If you bought a property as an investment asset, you obviously had the intention to get as much money out of it as possible. Paying capital gains tax can obviously disrupt those plans somewhat. However, there are ways that smart investors can reduce the impact of the capital gains tax on their home sales. 

Timing your sale

Timing your real estate sale at the right time can help reduce your capital gains tax. For example, if you have a fluctuating income, selling in a year you know you will have a lower income can allow you to pay capital gains in a lower tax bracket.

Offset capital gains with capital losses

If you have assets that would be considered capital losses if sold, you could consider offloading these at the same time as your real estate sale. This can allow you to offset your capital gains tax with the losses from other assets. Be careful, however, as attempting to claim superficial losses for the sake of deducting capital gains can get you flagged by the CRA.

Use your registered retirement savings plan (RRSP)

You could also consider holding your mortgage or income from a property sale in your RRSP if you have room for it. This is not technically tax-free, but rather tax-deferred, but can be helpful if you are trying to quickly build retirement funds. This is easier to do with smaller capital assets like stocks but is still possible for real estate holdings.
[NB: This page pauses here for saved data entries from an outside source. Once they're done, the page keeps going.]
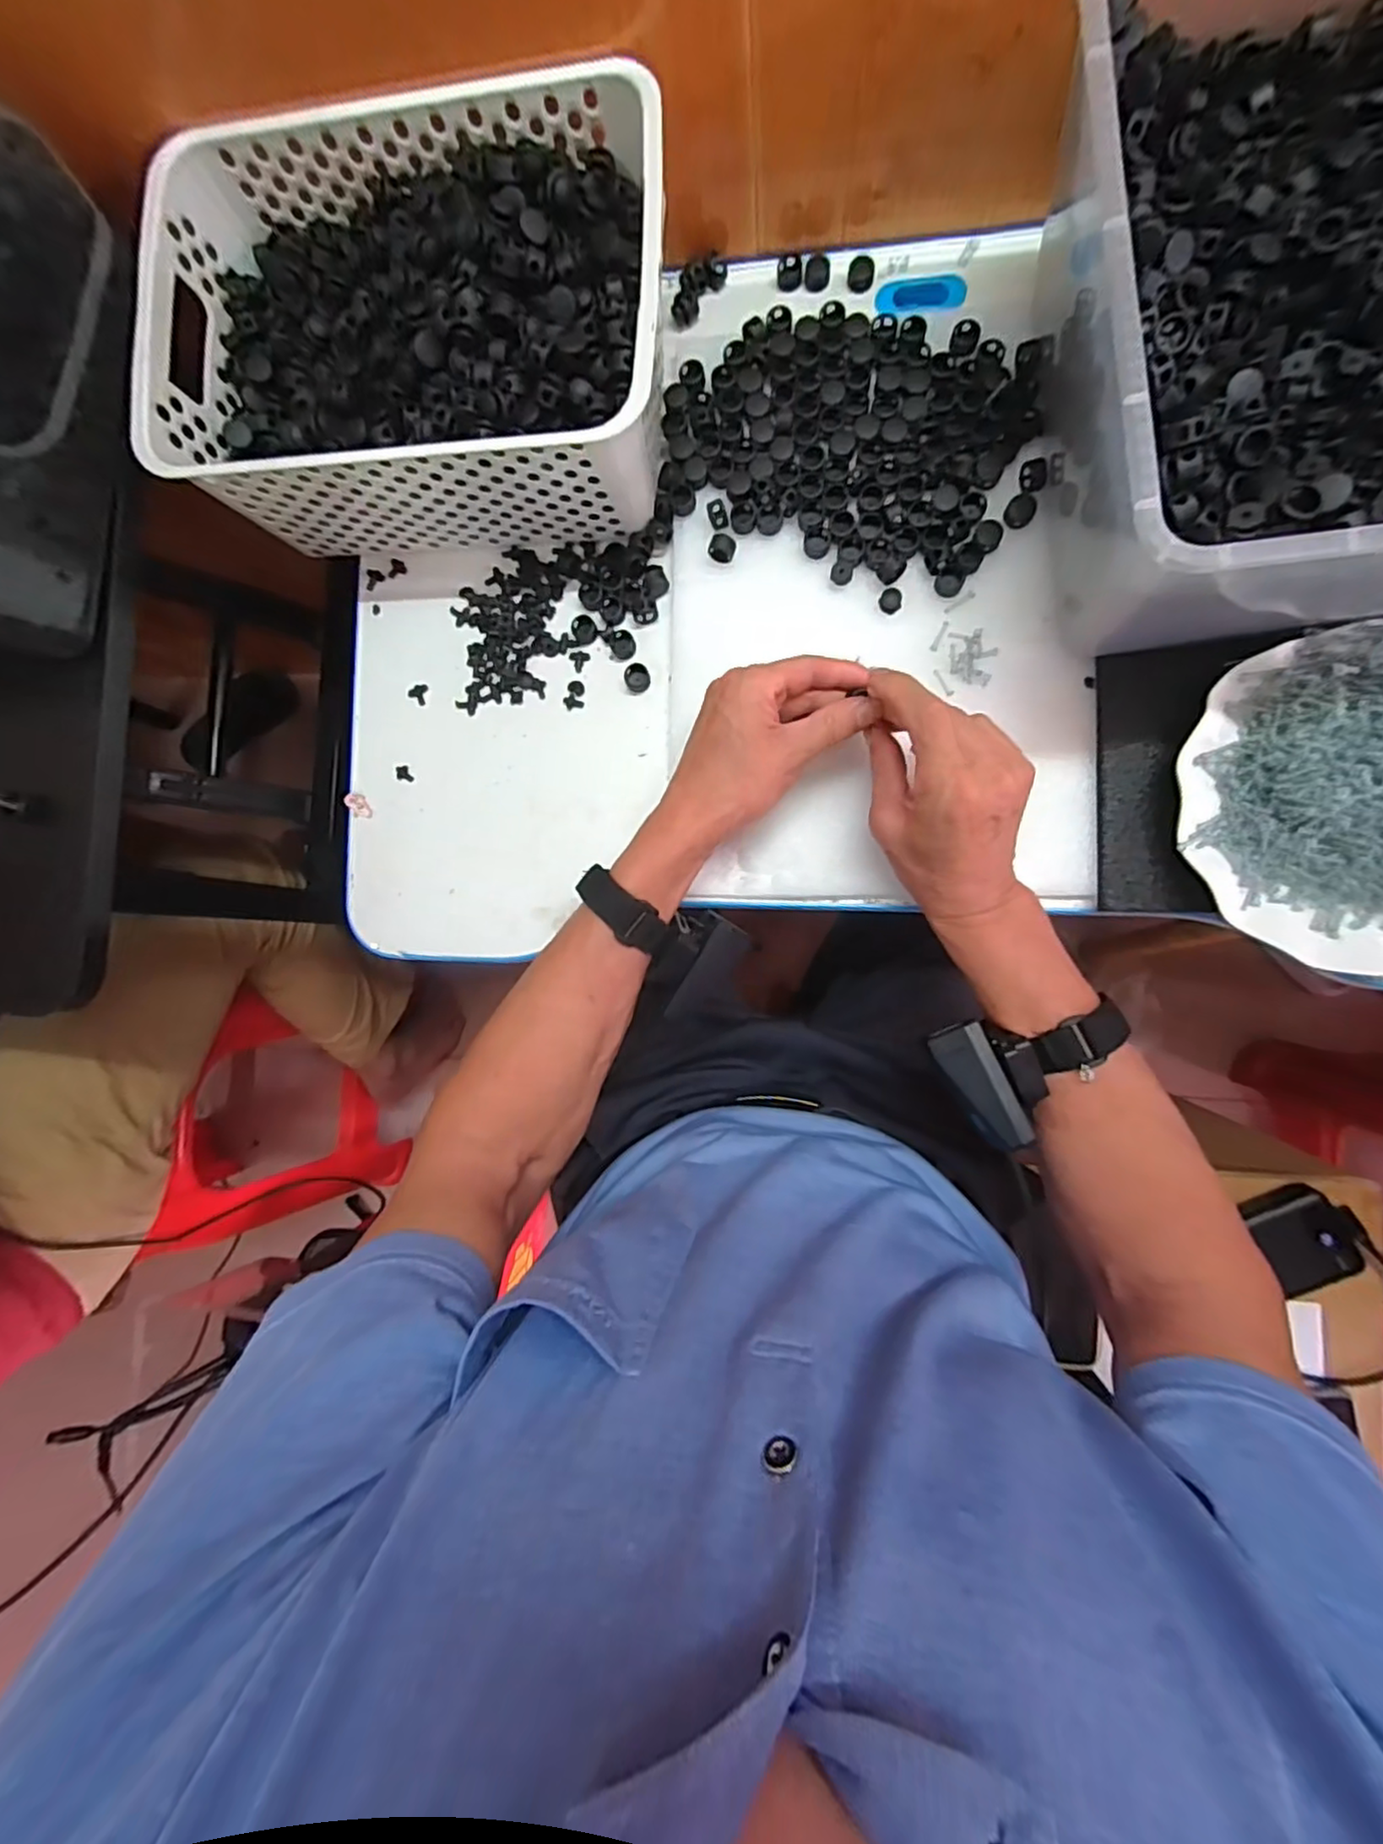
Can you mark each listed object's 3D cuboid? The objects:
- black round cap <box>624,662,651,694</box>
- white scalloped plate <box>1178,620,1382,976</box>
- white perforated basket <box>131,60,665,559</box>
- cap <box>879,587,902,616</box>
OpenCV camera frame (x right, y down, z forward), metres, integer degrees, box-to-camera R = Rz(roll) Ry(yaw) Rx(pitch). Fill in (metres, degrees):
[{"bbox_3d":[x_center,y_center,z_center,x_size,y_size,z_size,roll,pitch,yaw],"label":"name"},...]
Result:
[{"bbox_3d":[-0.037,-0.167,0.444,0.017,0.004,0.020,-19,86,8],"label":"black round cap"},{"bbox_3d":[0.366,-0.065,0.357,0.175,0.039,0.176,0,89,8],"label":"white scalloped plate"},{"bbox_3d":[-0.162,-0.360,0.412,0.304,0.110,0.203,1,89,8],"label":"white perforated basket"},{"bbox_3d":[0.127,-0.205,0.414,0.014,0.005,0.014,0,89,8],"label":"cap"}]

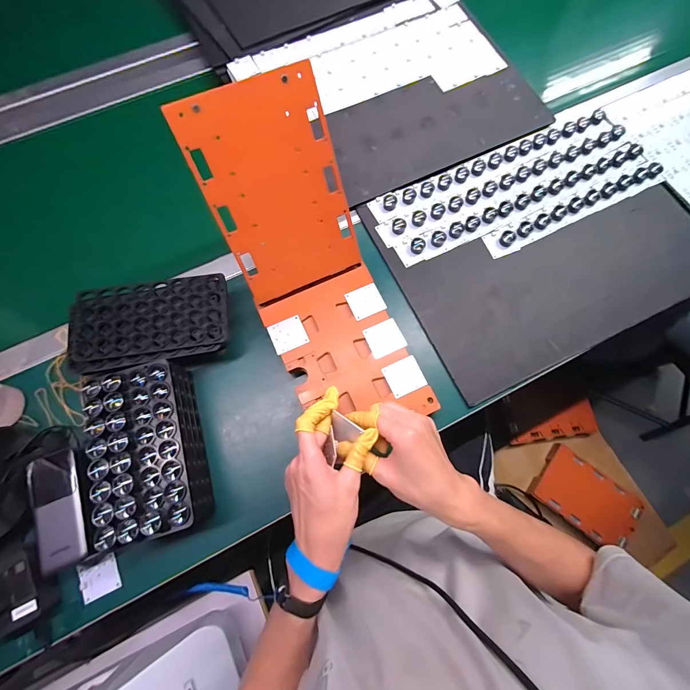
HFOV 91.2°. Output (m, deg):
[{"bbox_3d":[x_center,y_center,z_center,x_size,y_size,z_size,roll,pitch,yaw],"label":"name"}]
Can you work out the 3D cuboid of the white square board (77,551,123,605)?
[{"bbox_3d":[-0.302,0.287,0.416,0.043,0.008,0.042,-24,77,-7],"label":"white square board"}]

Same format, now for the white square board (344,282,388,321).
[{"bbox_3d":[0.030,-0.064,0.491,0.049,0.004,0.045,-24,76,-7],"label":"white square board"}]

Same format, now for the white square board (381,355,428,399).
[{"bbox_3d":[0.081,0.043,0.460,0.049,0.004,0.046,-23,76,-6],"label":"white square board"}]

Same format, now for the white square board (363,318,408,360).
[{"bbox_3d":[0.056,-0.010,0.476,0.050,0.004,0.046,-24,76,-7],"label":"white square board"}]

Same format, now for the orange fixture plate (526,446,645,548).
[{"bbox_3d":[0.640,0.405,0.898,0.243,0.038,0.164,37,82,18],"label":"orange fixture plate"}]

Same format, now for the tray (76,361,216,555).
[{"bbox_3d":[-0.238,0.128,0.419,0.103,0.083,0.200,-16,76,-5],"label":"tray"}]

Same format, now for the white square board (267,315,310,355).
[{"bbox_3d":[-0.080,-0.015,0.476,0.048,0.004,0.045,-23,76,-6],"label":"white square board"}]

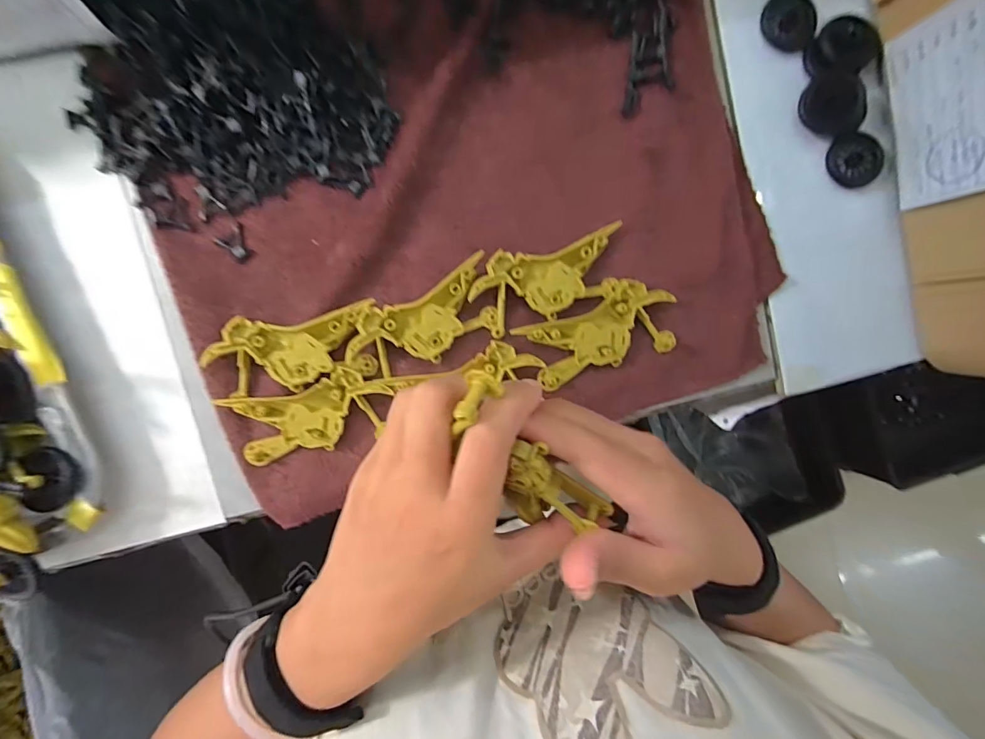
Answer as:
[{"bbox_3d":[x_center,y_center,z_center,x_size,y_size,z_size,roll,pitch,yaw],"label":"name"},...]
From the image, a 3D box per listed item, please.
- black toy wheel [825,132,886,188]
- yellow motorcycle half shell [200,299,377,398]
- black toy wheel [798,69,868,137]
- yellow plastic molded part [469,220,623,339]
[{"bbox_3d":[0.257,-0.148,0.295,0.035,0.008,0.036,0,95,-5],"label":"black toy wheel"},{"bbox_3d":[-0.127,-0.012,0.266,0.103,0.012,0.048,-7,95,-4],"label":"yellow motorcycle half shell"},{"bbox_3d":[0.232,-0.181,0.285,0.037,0.007,0.040,5,106,16],"label":"black toy wheel"},{"bbox_3d":[0.037,-0.059,0.276,0.099,0.009,0.048,-18,96,-3],"label":"yellow plastic molded part"}]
Lifetime capital gains exemption

There is a lifetime capital gains exemption that an individual may claim on eligible properties sold in their lifetime. This exemption applies primarily to people who hold qualified farming or fishing property as part of an active business. If they are eligible, they may claim up to $1,000,000 in deductions over their lifetime.

Gifted property

You also have the option of gifting property to a spouse or family member in order to reduce your taxes owed. For example, if you transfer capital property to a spouse who is in a lower tax bracket, they will pay a lower capital gains tax than you would have. You could also consider gifting capital assets that would be considered a loss to a family member. Gifts of capital property are taxed as if sold at fair market value, meaning you can claim the capital loss while keeping the property within your family.